[Saved data entries]

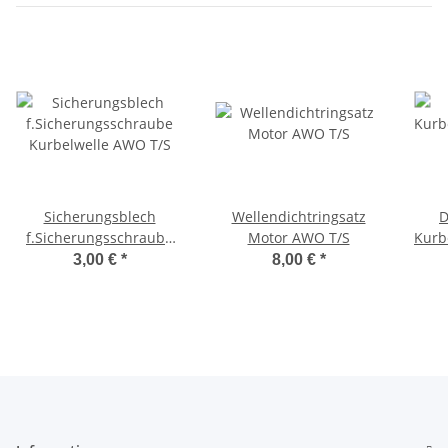
Sicherungsblech
Wellendichtringsatz
D
f.Sicherungsschraube
Motor AWO T/S
Kurb
Kurbelwelle AWO T/S
3,00 €
*
8,00 €
*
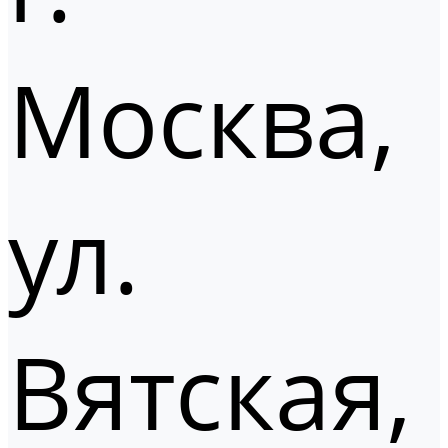
Москва,
ул.
Вятская,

- _What is expected_: Swap "Motor" for "Engine" in the records above, keeping every other line the same and leaving the pictures out.

- _Exercise result_:
Sicherungsblech
Wellendichtringsatz
D
f.Sicherungsschraube
Engine AWO T/S
Kurb
Kurbelwelle AWO T/S
3,00 €
*
8,00 €
*
Москва,
ул.
Вятская,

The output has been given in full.